Cheap&FAIR data portal template

Cheap&FAIR has a Template Github repository that can be used to create the basic structure of the Data Portal website.

In this tutorial we will create a new data portal based on the Cheap&FAIR template.

Requirements:

A Github account
A Globus account
A Globus Guest Collection with writing permissions

In the tutorial we will first configure Github pages to serve the static website, then we will copy a test dataset to your own Globus Collection and then populate the website with metadata and links to the data hosted on Globus.

Configure the Github pages repository

The static website will be hosted on Github pages and Github will automatically run Jekyll at each commit to transform the input Markdown pages to HTML files.

Login to Github and go to https://github.com/cheapandfair/cheapandfair-template

Click on the "Use this template" button and create a new repository in your account.

Configure Github Pages

The only steps necessary to configure Github pages is:

Go to the repository settings
Scroll down to the Github Pages section
Select the main branch and the leave the default / (root) folder
Click on the "Save" button
The website will be available in a few minutes at https://<github_username>.github.io/cheapandfair-template

Clone the repository locally

Finally we need to clone the repository locally to be able to edit the files. Using the Github-CLI gh, which you can download from https://cli.github.com/, you can clone the repository with the following command:

!gh repo clone cheapandfair-template

Configure the Globus guest collection

We assume here that you have writing permissions to a Globus guest collection that you want to use to store and publish the data, and that you have a "source" Globus endpoint that you will transfer the data from. So we simulate for example having data on a local Globus endpoint close to the data source, and we want to transfer the data to a guest collection that is shared with collaborators and the public.

Copy data to the Globus guest collection

First create a config.toml file in the root of the repository with the following content: Customize the UUID, FOLDER and DOMAIN fields with the values of your Globus Guest Collection from the "Overview" page:

# The following refer to the destination collection, where the data will be copied to and that will serve as backend for the data portal
UUID='xxxxxxxxxxxxxxxxxxxxxxxxxxxxxxxxxxxx'
FOLDER='/datasets/'
DOMAIN='xxxxxxxx.c2d0f8.bd7c.data.globus.org'
# collection of the source data, during the tutorial this is the "Cheap and FAIR Tutorial Datasets" collection
SOURCE_UUID='7352d991-b0a0-49a2-830c-e8fe8c968ca2'
SOURCE_FOLDER='/public/datasets/'

Authenticate with Globus

Login to Globus using the following command. It can be executed in a Jupyter Notebook or in a IPython terminal.
◇ ◇ ◇ ◇ ◇
Retype the portion of the data portal tutorial from "The static website will" to "in your account.", word for word.

Collected data:
◇ ◇ ◇ ◇ ◇
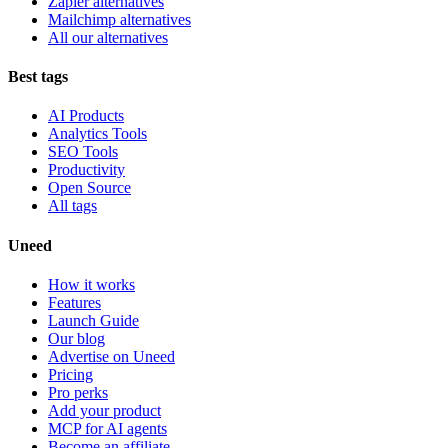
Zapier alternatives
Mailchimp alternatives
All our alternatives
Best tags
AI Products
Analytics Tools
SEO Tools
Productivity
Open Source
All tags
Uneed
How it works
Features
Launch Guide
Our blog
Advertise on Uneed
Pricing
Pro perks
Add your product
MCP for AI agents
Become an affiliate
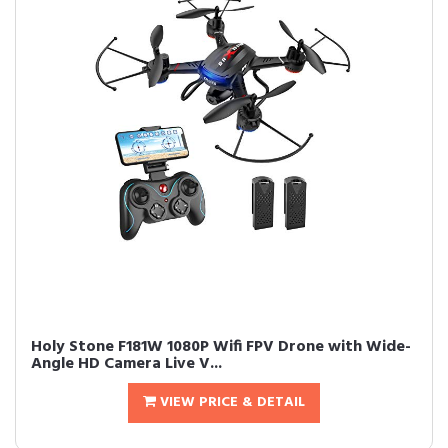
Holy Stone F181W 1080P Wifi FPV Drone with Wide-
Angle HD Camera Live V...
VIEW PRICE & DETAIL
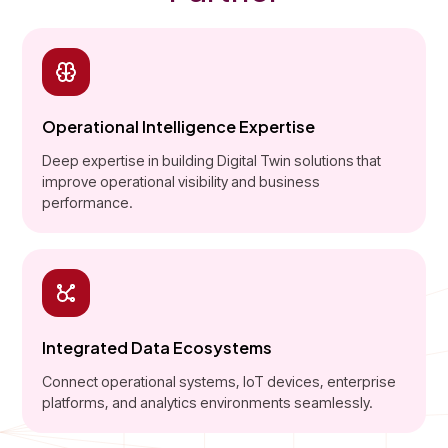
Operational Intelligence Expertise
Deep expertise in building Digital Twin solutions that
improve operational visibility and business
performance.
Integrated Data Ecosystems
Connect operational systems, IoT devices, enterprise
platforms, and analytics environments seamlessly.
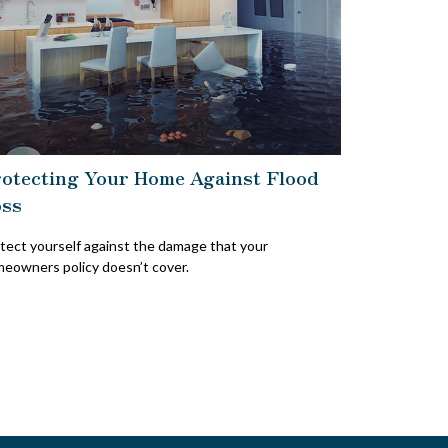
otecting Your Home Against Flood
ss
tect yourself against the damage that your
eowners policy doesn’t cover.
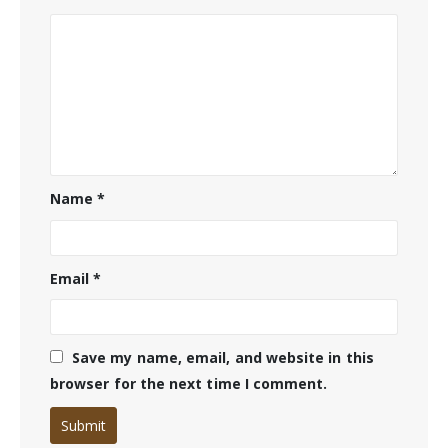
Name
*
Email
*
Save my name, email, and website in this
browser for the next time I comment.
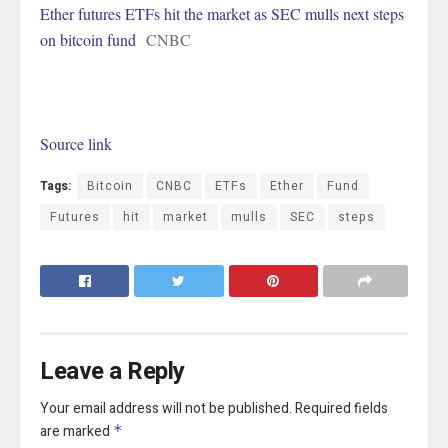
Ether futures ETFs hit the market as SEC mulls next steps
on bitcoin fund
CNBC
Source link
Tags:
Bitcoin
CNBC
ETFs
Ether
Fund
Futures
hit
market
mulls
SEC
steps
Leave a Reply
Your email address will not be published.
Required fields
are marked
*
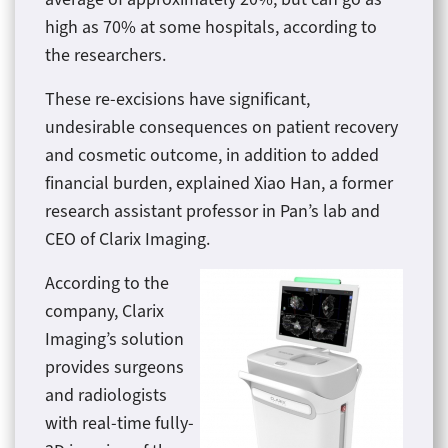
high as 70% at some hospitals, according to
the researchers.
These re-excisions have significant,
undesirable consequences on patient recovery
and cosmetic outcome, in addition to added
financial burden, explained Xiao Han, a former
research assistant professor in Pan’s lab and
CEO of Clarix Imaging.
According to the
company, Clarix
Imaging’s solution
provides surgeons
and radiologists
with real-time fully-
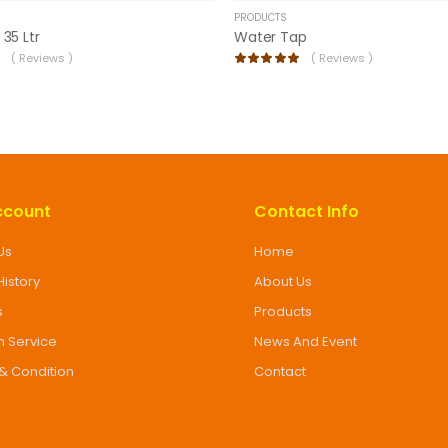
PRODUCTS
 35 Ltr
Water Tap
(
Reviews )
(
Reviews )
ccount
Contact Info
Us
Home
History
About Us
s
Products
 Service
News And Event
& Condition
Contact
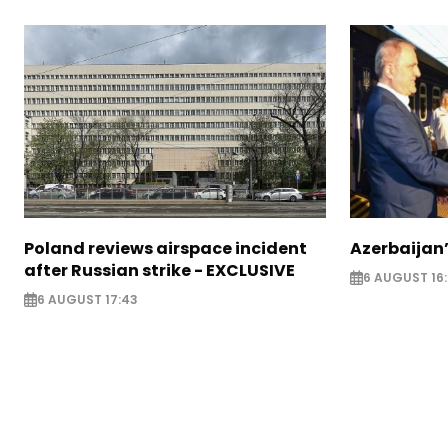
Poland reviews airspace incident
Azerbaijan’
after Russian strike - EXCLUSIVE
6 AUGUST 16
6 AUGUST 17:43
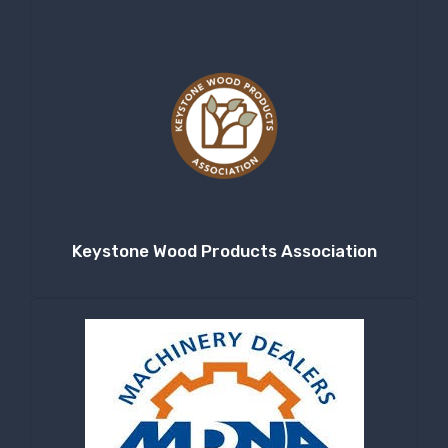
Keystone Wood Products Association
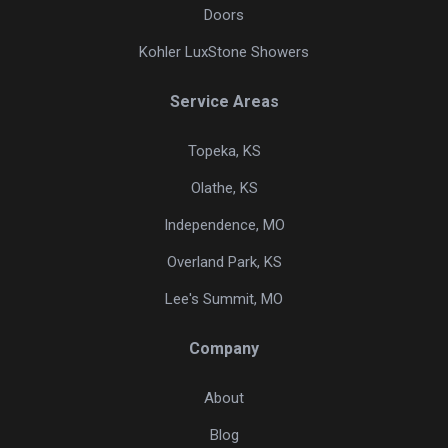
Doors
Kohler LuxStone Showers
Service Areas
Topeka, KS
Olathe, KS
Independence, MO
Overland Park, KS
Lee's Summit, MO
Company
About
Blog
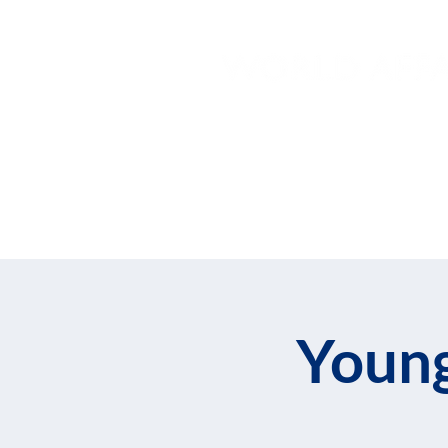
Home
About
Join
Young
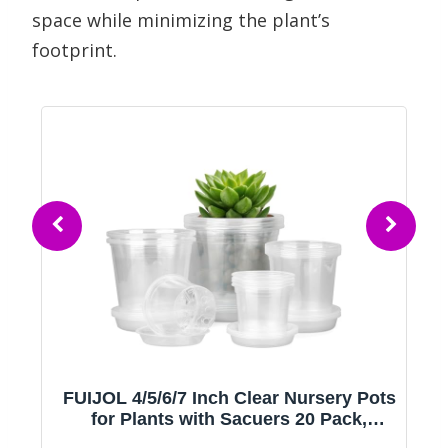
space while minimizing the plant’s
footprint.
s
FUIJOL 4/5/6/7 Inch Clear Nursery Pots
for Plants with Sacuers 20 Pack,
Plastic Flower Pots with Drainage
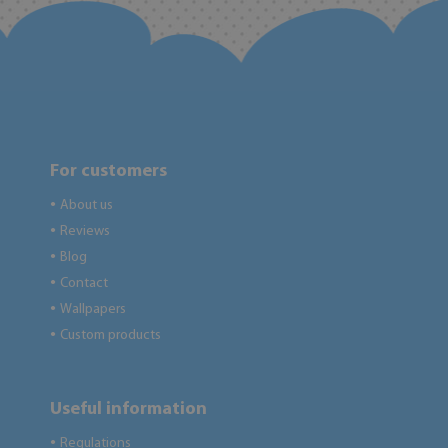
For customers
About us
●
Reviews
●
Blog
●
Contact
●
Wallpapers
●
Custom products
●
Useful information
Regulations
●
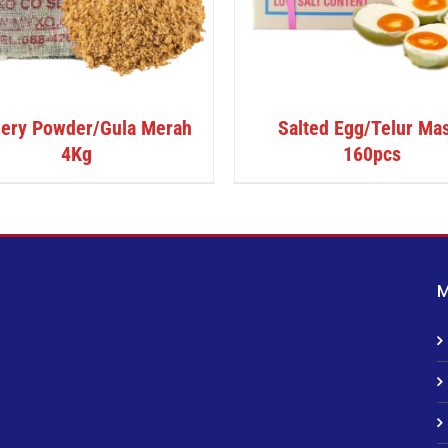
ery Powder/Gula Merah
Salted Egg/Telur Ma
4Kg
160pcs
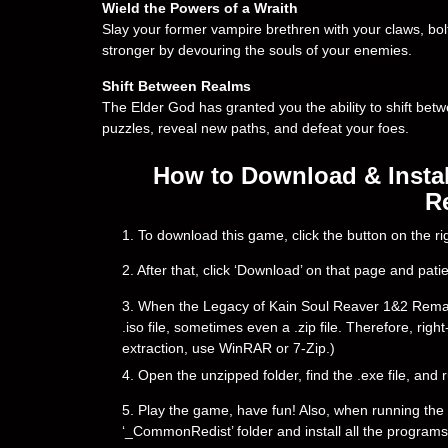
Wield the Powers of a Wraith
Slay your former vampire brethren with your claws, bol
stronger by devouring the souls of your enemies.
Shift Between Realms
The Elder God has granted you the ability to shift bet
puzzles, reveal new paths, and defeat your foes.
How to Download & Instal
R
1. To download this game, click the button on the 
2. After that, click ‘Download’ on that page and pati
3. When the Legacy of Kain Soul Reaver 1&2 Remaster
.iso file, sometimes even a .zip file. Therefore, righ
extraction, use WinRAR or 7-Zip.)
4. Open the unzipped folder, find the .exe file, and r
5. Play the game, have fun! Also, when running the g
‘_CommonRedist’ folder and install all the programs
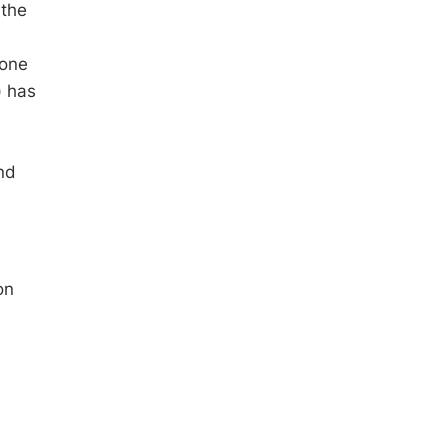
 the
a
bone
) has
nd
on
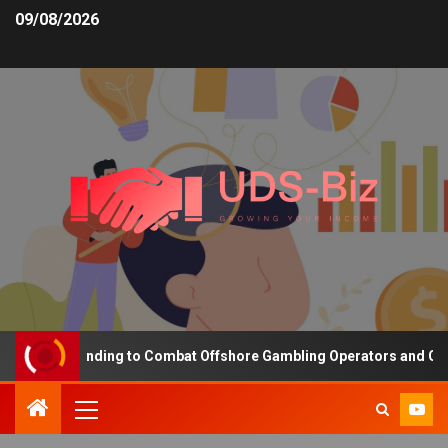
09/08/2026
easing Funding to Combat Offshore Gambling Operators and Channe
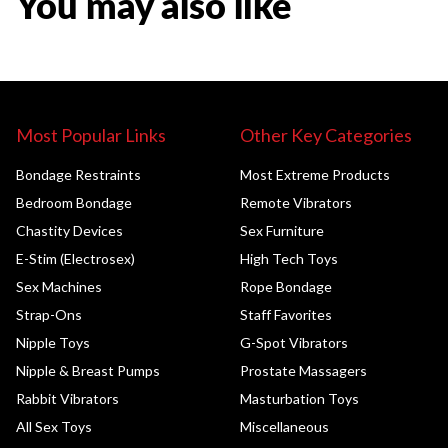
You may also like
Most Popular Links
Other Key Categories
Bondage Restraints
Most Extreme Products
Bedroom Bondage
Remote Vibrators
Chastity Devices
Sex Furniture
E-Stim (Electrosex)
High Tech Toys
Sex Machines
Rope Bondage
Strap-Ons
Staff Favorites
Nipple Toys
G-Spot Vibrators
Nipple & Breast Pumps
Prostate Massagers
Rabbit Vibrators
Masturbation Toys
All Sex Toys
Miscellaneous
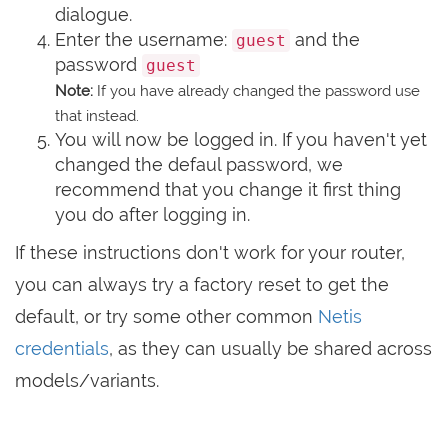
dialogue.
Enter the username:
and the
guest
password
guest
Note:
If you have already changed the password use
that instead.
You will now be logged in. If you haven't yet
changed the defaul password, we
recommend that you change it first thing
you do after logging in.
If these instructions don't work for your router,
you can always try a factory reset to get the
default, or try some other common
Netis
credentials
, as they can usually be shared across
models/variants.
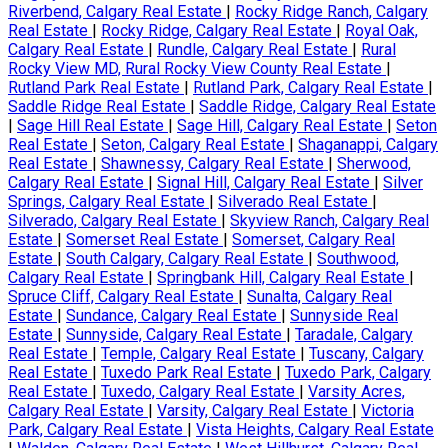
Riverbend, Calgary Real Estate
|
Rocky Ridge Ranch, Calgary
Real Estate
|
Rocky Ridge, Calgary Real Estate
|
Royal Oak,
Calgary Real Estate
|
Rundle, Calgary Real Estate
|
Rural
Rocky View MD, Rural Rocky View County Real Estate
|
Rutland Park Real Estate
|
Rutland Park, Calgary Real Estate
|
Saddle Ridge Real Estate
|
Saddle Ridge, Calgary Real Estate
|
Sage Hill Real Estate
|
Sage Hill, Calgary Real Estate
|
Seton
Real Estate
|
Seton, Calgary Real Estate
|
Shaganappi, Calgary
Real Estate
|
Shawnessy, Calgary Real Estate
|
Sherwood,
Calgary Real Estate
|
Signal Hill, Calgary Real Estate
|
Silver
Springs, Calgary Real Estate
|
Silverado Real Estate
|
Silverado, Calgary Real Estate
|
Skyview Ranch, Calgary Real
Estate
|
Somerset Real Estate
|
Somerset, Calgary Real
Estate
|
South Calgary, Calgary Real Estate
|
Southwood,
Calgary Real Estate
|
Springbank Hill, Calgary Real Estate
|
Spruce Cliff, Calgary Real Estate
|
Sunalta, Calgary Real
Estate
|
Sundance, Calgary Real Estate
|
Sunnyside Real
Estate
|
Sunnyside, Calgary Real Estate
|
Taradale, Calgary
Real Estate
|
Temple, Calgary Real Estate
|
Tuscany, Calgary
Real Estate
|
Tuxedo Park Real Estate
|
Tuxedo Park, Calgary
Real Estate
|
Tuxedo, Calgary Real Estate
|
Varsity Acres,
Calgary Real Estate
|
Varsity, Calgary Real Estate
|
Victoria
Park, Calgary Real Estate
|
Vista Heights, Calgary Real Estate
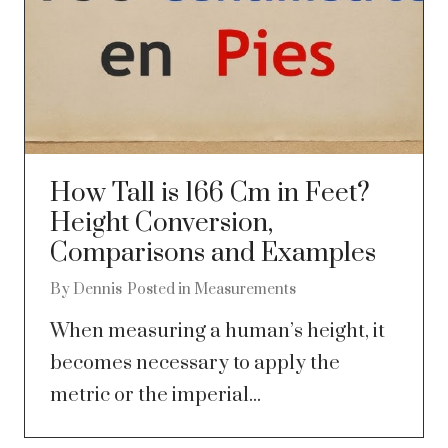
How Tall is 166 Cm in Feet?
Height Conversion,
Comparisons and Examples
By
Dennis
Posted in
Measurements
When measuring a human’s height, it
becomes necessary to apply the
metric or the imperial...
◇ ◇ ◇ ◇ ◇
SOLVED PROBLEM:
The static website will be hosted on Github pages and Github will automatically run Jekyll at each commit to transform the input Markdown pages to HTML files.

Login to Github and go to https://github.com/cheapandfair/cheapandfair-template

Click on the "Use this template" button and create a new repository in your account.